Production-ready with GenServer

GenServer implements the generic part of our counter process, and does it very well. GenServer is an Elixir wrapper around the Erlang gen_server module, which is part of the OTP library.

Rewriting our counter using GenServer is fairly straightforward. Essentially, we add use GenServer to import the GenServer behavior, use GenServer.start_link/3 instead of Kernel.spawn/1, GenServer.call/3 instead of our make_call/2 helper, and implement init and handle_call callbacks to define our logic.

defmodule CounterServer do
  use GenServer

  # API
  def new do
    GenServer.start_link(__MODULE__, 0)
  end

  def click(pid) do
    GenServer.call(pid, :click)
  end

  def set(pid, new_value) do
    GenServer.call(pid, {:set, new_value})
  end

  def get(pid) do
    GenServer.call(pid, :get)
  end

  # GenServer callbacks

  # init(arguments) -> {:ok, state}
  # see http://elixir-lang.org/docs/v1.0/elixir/GenServer.html
  def init(n) do
    {:ok, n}
  end

  # handle_call(message, from_pid, state) -> {:reply, response, new_state}
  # see http://elixir-lang.org/docs/v1.0/elixir/GenServer.html
  def handle_call(:click, _from, n) do
    {:reply, n + 1, n + 1}
  end
  def handle_call(:get, _from, n) do
    {:reply, n, n}
  end
  def handle_call({:set, new_value}, _from, _n) do
    {:reply, :ok, new_value}
  end
end

By using GenServer, we get a ton of functionality for free. For example, GenServer.call/3 takes an optional timeout argument which we can use to guarantee that the calling process never hangs while waiting for the GenServer to respond. We haven’t implemented it here, but GenServer can also handle termination callbacks, broadcast messages, bare messages (via Kernel.send/2 as opposed to GenServer.call/3 or GenServer.cast/2), process registration, idle timeouts, and even hot code swapping.

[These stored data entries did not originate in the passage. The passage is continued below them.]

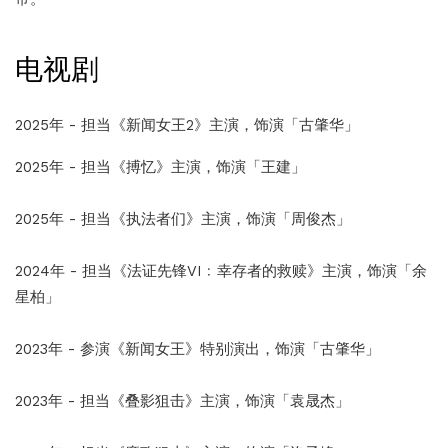
电视剧
2025年 - 担当《新闻女王2》主演，饰演「古肇华」
2025年 - 担当《搏忆》主演，饰演「王建」
2025年 - 担当《执法者们》主演，饰演「周俊杰」
2024年 - 担当《法证先锋VI﹕幸存者的救赎》主演，饰演「余
星柏」
2023年 - 参演《新闻女王》特别演出，饰演「古肇华」
2023年 - 担当《叠影狙击》主演，饰演「袁晟杰」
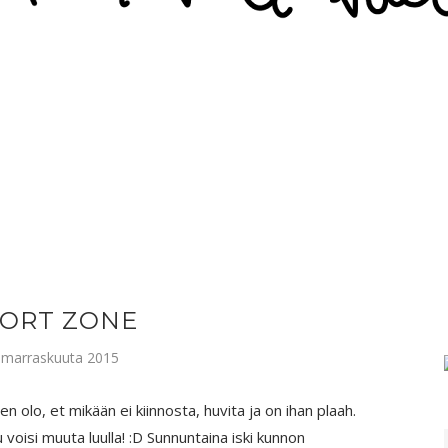
ORT ZONE
. marraskuuta 2015
 olo, et mikään ei kiinnosta, huvita ja on ihan plaah.
u voisi muuta luulla! :D Sunnuntaina iski kunnon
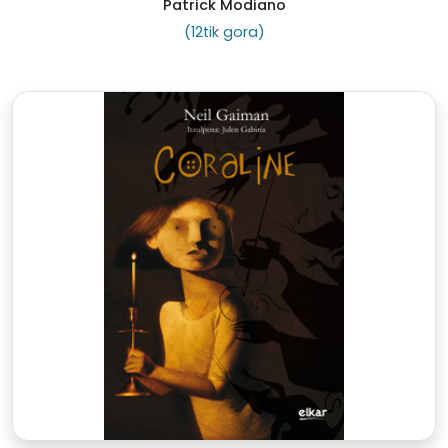
Patrick Modiano
(12tik gora)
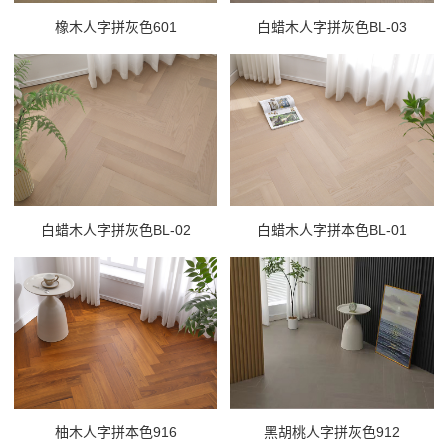
橡木人字拼灰色601
白蜡木人字拼灰色BL-03
白蜡木人字拼灰色BL-02
白蜡木人字拼本色BL-01
柚木人字拼本色916
黑胡桃人字拼灰色912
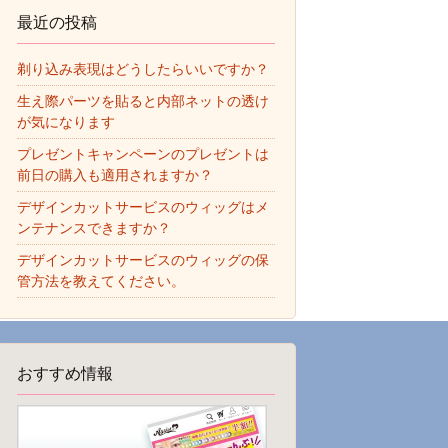
最近の投稿
剃り込み表現はどうしたらいいですか？
生え際パーツを貼ると内部ネットの透け
が気になります
プレゼントキャンペーンのプレゼントは
前日の購入も適用されますか？
デザインカットサービスのウィッグはメ
ンテナンスできますか？
デザインカットサービスのウィッグの保
管方法を教えてください。
おすすめ情報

An Elixir bonus - using Agent

GenServer is essentially a direct adaptation of Erlang’s gen_server. The Elixir developers realized that many times we use a fairly small subset of GenServer’s capabilities, more or less just to store some state and provide an API for accessing that state. The Agent module is designed for just that use case.

Here is how we could rewrite our counter using the Agent module.

defmodule CounterAgent do
  def new do
    Agent.start_link(fn -> 0 end)
  end

  def click(pid) do
    Agent.get_and_update(pid, fn(n) -> {n + 1, n + 1} end)
  end

  def set(pid, new_value) do
    Agent.update(pid, fn(_n) -> new_value end)
  end

  def get(pid) do
    Agent.get(pid, fn(n) -> n end)
  end
end

This reduces our Counter to just four named functions. Much of the work is done by anonymous functions that we supply to the various Agent functions. For example, the initializer is simply fn -> 0 end to set the initial value to zero, and the getter is fn(n) -> n end which just returns the current state.

The end

There it is. We use processes to keep track of state in Elixir, and messages between processes to access and control that state. Elixir is very similar to, and in fact 100% compatible with, Erlang in this way. Elixir provides the Agent module to handle many of the most basic use cases, and the GenServer module to provide more flexibility.

Solving problems by using processes and messaging can be hard to wrap your head around at first. However, once it clicks for you, many problems become much easier to solve in this paradigm.